No Planet B
By Peter Matthews
We had the annual work do at our house last week; and very pleasant it was too. My boss organised the catering and so a van arrived at about midday with a load of food in various packages and containers. We collected empty bottles in a crate and the rest went into the garage with everything else where it gets sorted on a Sunday night, in time to be put out for collection – if I remember to put it out.
This week I was sorting through the recycling and I found myself feeling dismayed by the sheer volume of waste which had been generated by our lunch. There were large thick tin foil platters for the meats – not hardy enough to be kept, but substantial enough to make me feel decidedly uneasy about throwing them away. Disposable cutlery, fair enough it was wood not plastic, but disposable nonetheless. Any number of large plastic containers for the salads – and I couldn’t find a recycling symbol so I didn’t know whether to put them in the bin with the yellow lid or straight into the yellow rubbish bag.
The temptation is often to put ‘undecided’ stuff into the recycling bin anyway, on the pretence that I am doing the right thing. But does that mean that someone is only going to pull it out and chuck it in the landfill further down the track? And who pays for that person?
Or, worse, does the presence of ‘undecided’ stuff which is actually unrecyclable taint the whole bin? All of which defeats the object of trying to minimise landfill and maximise recycling.
So it is clear, and I think, understandable that we the consumers are perhaps not best placed to make those decisions. Anyway if I get it right one day you’ll get it wrong the next and vice versa so the whole system fails.
It might make more sense for the manufacturers and suppliers not to thrust these materials so readily into the consumersphere. I understand the need for profit but do they not have a responsibility to be leaders in the quest for sustainability?
Anecdotally I have spoken to many people who will not buy mince pies and muffins from Countdown in Cambridge simply because of the excessive plastic packaging in which they are presented. Six mince pies disappear in minutes but the tray persists for decades.

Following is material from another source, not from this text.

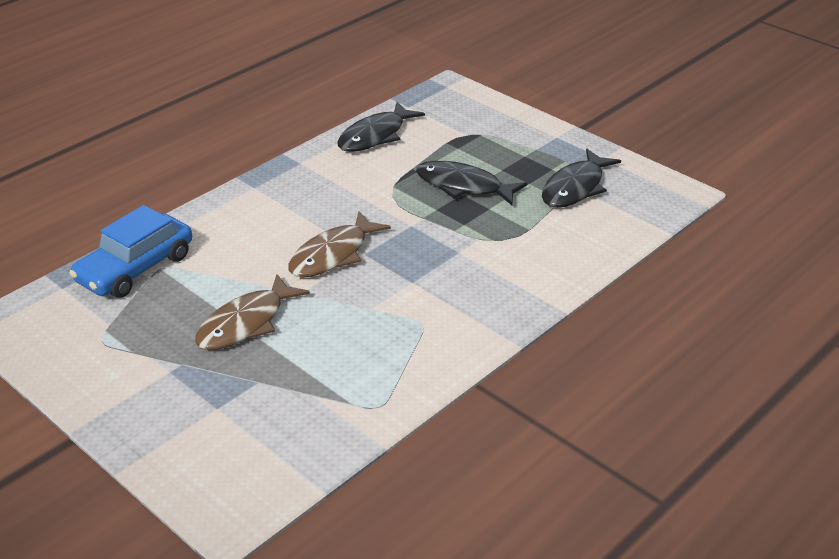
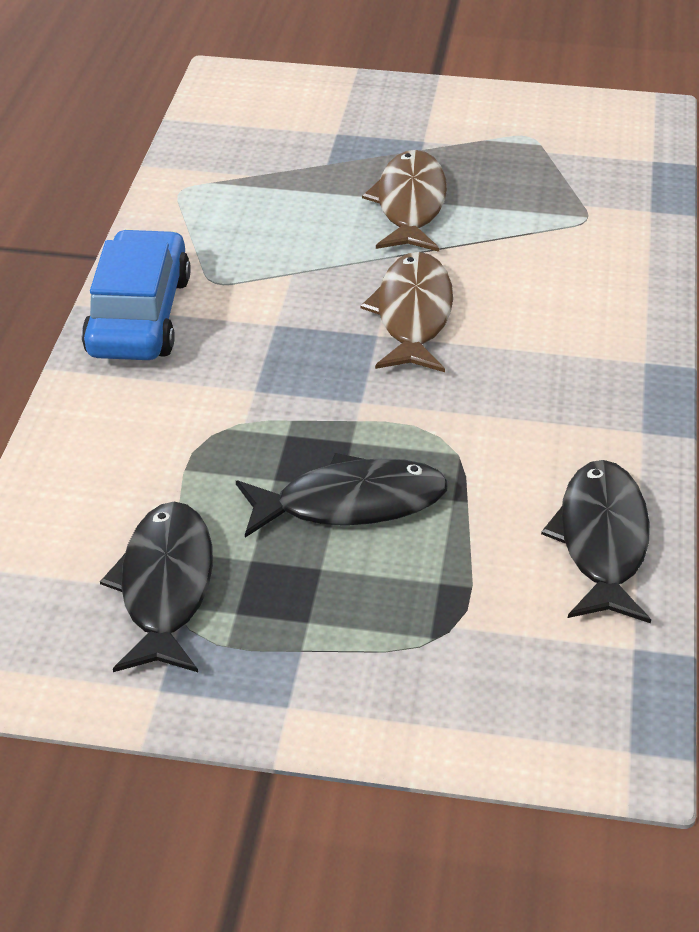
camera: 145 degrees right, 5 degrees up
blue car [69,205,192,298] -> blue car moved to [81,229,191,360]

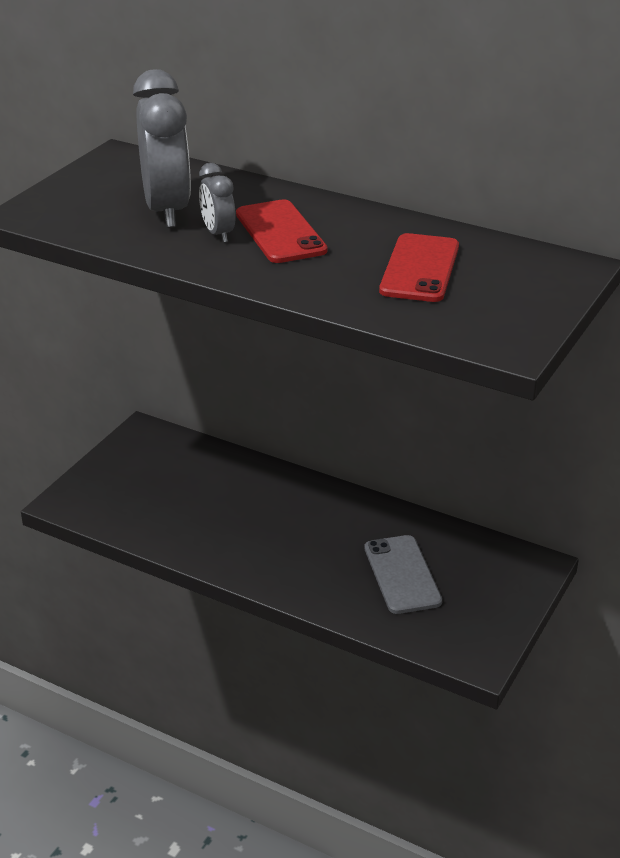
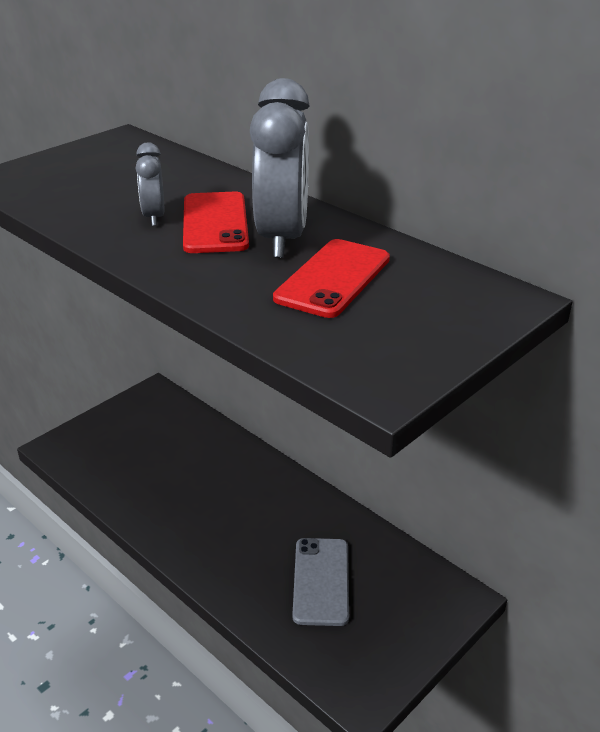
camera: 15 degrees right, 0 degrees up
grey clock [133,69,191,228] -> grey clock moved to [250,78,310,258]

And single serve breakfast drinks – where is the justification for that much waste? Must we have such convenience? That’s why we have a problem: Gratification now but the cost goes on for ever. Eat now pay later, and not just with your waistline.
I have left my “Only Planet” card at Countdown in Cambridge on three separate occasions in recent months with a request for the manager to call me to discuss this very issue. Unsurprisingly, I have yet to receive a response but I will continue to leave my card there until I do. I’ll let you know what the response is when I get it.